Fukushima Colours

3 May 2012

6:00 – 7:00pm, followed by a drinks reception to 8:00pm

Daiwa Foundation Japan House

Organised by the Daiwa Anglo-Japanese Foundation

Fukushima Colours

Published by Langenskiöld

By Elin Lindqvist

The catastrophe on 11 March 2011 has had a deep impact on the Japanese society, and on our global world. Almost twenty thousand people were left dead or missing after the disaster, and the tsunami destroyed entire communities. It will take years for the full extent of the nuclear crisis’ impact on Japan to become clear. Yet, a year after the tsunami, it is possible to see some of the consequences that the disaster has had on agriculture, the fishing industry, people’s health and research about renewable energy sources.

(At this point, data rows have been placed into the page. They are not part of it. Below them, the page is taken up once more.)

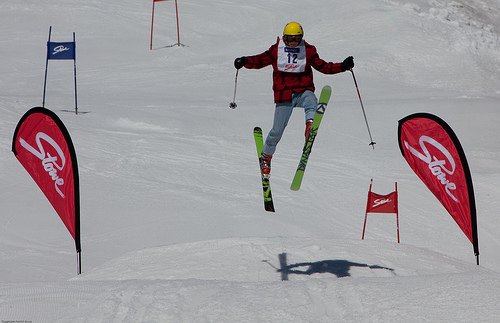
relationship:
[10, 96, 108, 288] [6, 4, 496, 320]
flags in snow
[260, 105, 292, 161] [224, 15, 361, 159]
leg of person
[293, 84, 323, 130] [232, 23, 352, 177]
leg of person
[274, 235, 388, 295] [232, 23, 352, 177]
shadow of person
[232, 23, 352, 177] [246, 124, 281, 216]
person wearing ski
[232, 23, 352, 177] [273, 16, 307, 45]
person wearing helmet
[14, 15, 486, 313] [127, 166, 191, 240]
ground covered n snow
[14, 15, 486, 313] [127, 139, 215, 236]
ground covered n snow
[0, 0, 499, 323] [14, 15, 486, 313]
snow covered n ground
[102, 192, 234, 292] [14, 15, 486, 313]
snow covered n ground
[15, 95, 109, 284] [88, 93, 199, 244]
banner in snow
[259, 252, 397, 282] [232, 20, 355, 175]
shadow of person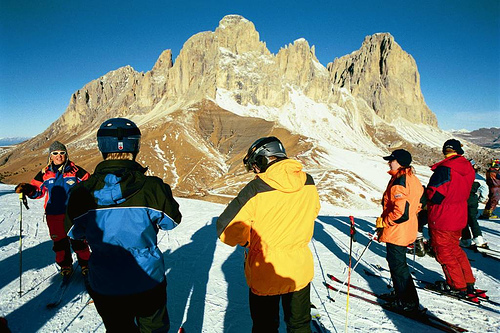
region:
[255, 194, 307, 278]
his jacket is yellow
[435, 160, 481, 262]
his outfit is red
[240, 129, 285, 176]
wearing a helmet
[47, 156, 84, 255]
her jacket is red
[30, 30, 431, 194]
mountain in the distance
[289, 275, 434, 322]
skis attached to their feet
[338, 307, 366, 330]
the snow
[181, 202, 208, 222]
the snow is white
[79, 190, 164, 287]
a black and blue jacket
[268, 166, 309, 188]
a yellow hood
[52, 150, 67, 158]
women wearing sunglasses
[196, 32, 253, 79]
the mountain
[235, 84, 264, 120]
snow on the mountain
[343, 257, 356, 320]
a ski pole in the snow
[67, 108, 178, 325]
skier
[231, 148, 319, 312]
skier in yellow jacket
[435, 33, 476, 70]
white clouds in blue sky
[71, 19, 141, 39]
white clouds in blue sky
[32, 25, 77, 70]
white clouds in blue sky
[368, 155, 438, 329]
skier with orange jacket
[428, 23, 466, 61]
white clouds in blue sky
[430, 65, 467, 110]
white clouds in blue sky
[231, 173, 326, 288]
black and yellow coat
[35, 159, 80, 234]
red and blue coat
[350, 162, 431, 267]
black and orange coat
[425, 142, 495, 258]
black and red coat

In her reportage book Fukushima Colours, multilingual author Elin Lindqvist has documented the aftermath of the crisis, in collaboration with Japanese journalist Yuko Ota, and Japanese photographer Yoshikazu Fukuda. She has closely followed eight individuals or groups of individuals representing different parts of Japanese society all through 2011, in order to see how people affected by the crisis have recovered. Through these individual stories, we hear the emergence of a common voice striving towards a more sustainable and ecological future in Japan.         

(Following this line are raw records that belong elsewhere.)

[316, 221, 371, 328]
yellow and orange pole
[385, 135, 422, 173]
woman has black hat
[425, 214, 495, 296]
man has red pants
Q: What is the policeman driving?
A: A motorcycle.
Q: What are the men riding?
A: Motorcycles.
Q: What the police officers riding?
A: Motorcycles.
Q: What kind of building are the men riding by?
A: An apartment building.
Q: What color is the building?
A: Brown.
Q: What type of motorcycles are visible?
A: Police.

* The book will be available on the day at the discounted price of £18.

Elin Lindqvist

Elin Lindqvist was born in Tokyo in 1982 and currently lives in England. She has studied at New York University in New York and Sophia University in Tokyo. She is an international writer, and has published three novels in Swedish (Tokyo natt, 2002; Tre röda näckrosor, 2005 and Facklan, 2009). She also works as a freelance journalist, dramaturge and translator. In the spring of 2011, she reported about the catastrophe in Japan for Sweden’s largest newspaper Aftonbladet, and she wrote about the aftermath of the crisis for leading daily newspapersSvenska Dagbladet in Sweden and Aftenposten in Norway.

Dr Akira Matsuda

Dr Akira Matsuda studies the relationship between archaeology – and more broadly cultural heritage – and the general public from anthropological and sociological points of view. He is currently doing research into the representation of damage caused by natural disasters in Japan over the last 500 years. Matsuda completed his PhD in public archaeology at University College London in 2009. He worked as a project-based consultant in UNESCO’s Division of Cultural Heritage in 2004 and 2005, and was a Handa Japanese Archaeology Fellow at the Sainsbury Institute for the Study of Japanese Arts and Cultures from January 2009 to August 2011. Since 2010, he has been teaching at the School of World Art Studies and Museology, UEA, and most recently co-edited a book, New Perspectives in Global Public Archaeology (Springer, 2011) with Okamura Katsuyuki. He is the Membership Secretary of the World Archaeological Congress, and is now working on the publication of a book on cultural heritage in East Asia.